- [DIRECTIONS]
A – In the passage on data story authoring, revise the part from "The goal of" up to and including "within such media.", replacing "formative study" with "preliminary study".
B – According to the passage on data story authoring, how many professional data story creators took part in the expert evaluation of DataParticles?

- [GIVEN PASSAGE]

···

The goal of this research is thus to systematically explore the challenges that exist while creating data stories that employ complex and compelling AUVs, and then identify opportunities to streamline the creation process. To this end, we conducted a 2-part formative study that consisted of an interview-based study with 6 AUV creators to understand the challenges in their workflows, and a content analysis of 44 data-driven articles and videos to investigate the characteristics and patterns contained within such media.
The formative study found that authoring data stories with AUVs is extremely challenging because it is difficult to plan and prototype. Typical prototyping techniques (e.g., sketching) cannot accurately capture the number of visual units nor represent the dynamic animations that creators envision. As a result, creators resort to using coding languages to programmatically specify the parameters and behaviors of hundreds and thousands of data points. This process, however, is indirect, tedious, and time-consuming. The content analysis found that data stories use a section-based narrative structure, and within each section, the text in the story closely corresponds to the underlying data selections, operations, visual encodings, and animations needed for each AUV.
These formative studies highlighted the opportunity to leverage the desired connections and organization between text and visuals to supporting planning, exploring, and composing of data stories with rich AUVs. We propose DataParticles, a system that facilitates the authoring process of AUVs with two components, a language-oriented animation authoring technique that enables users to leverage natural language to create congruent visualizations and animations, and a block-based story editor that enables creators to flexibly iterate on their story narrative while maintaining congruence with the visuals. To assess the utility of DataParticles, we conducted an expert evaluation with 9 professional data story creators. The results showed that the language-oriented, block-based authoring environment enabled the authoring process to be story-focused and facilitated creation by enabling flexible prototyping.

···

- [Data items]
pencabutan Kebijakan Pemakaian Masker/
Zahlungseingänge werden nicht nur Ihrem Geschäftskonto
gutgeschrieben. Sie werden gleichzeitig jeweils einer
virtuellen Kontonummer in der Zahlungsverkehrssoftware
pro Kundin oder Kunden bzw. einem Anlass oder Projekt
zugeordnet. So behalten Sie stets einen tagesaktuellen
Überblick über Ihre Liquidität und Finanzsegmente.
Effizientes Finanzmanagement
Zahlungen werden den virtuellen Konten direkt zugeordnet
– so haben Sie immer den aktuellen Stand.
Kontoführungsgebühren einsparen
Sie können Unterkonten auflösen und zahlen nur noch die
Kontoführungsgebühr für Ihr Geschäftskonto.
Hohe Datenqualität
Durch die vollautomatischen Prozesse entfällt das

···

- [ANSWERS FOR EACH ITEM]
A –
The goal of this research is thus to systematically explore the challenges that exist while creating data stories that employ complex and compelling AUVs, and then identify opportunities to streamline the creation process. To this end, we conducted a 2-part preliminary study that consisted of an interview-based study with 6 AUV creators to understand the challenges in their workflows, and a content analysis of 44 data-driven articles and videos to investigate the characteristics and patterns contained within such media.

B – Nine.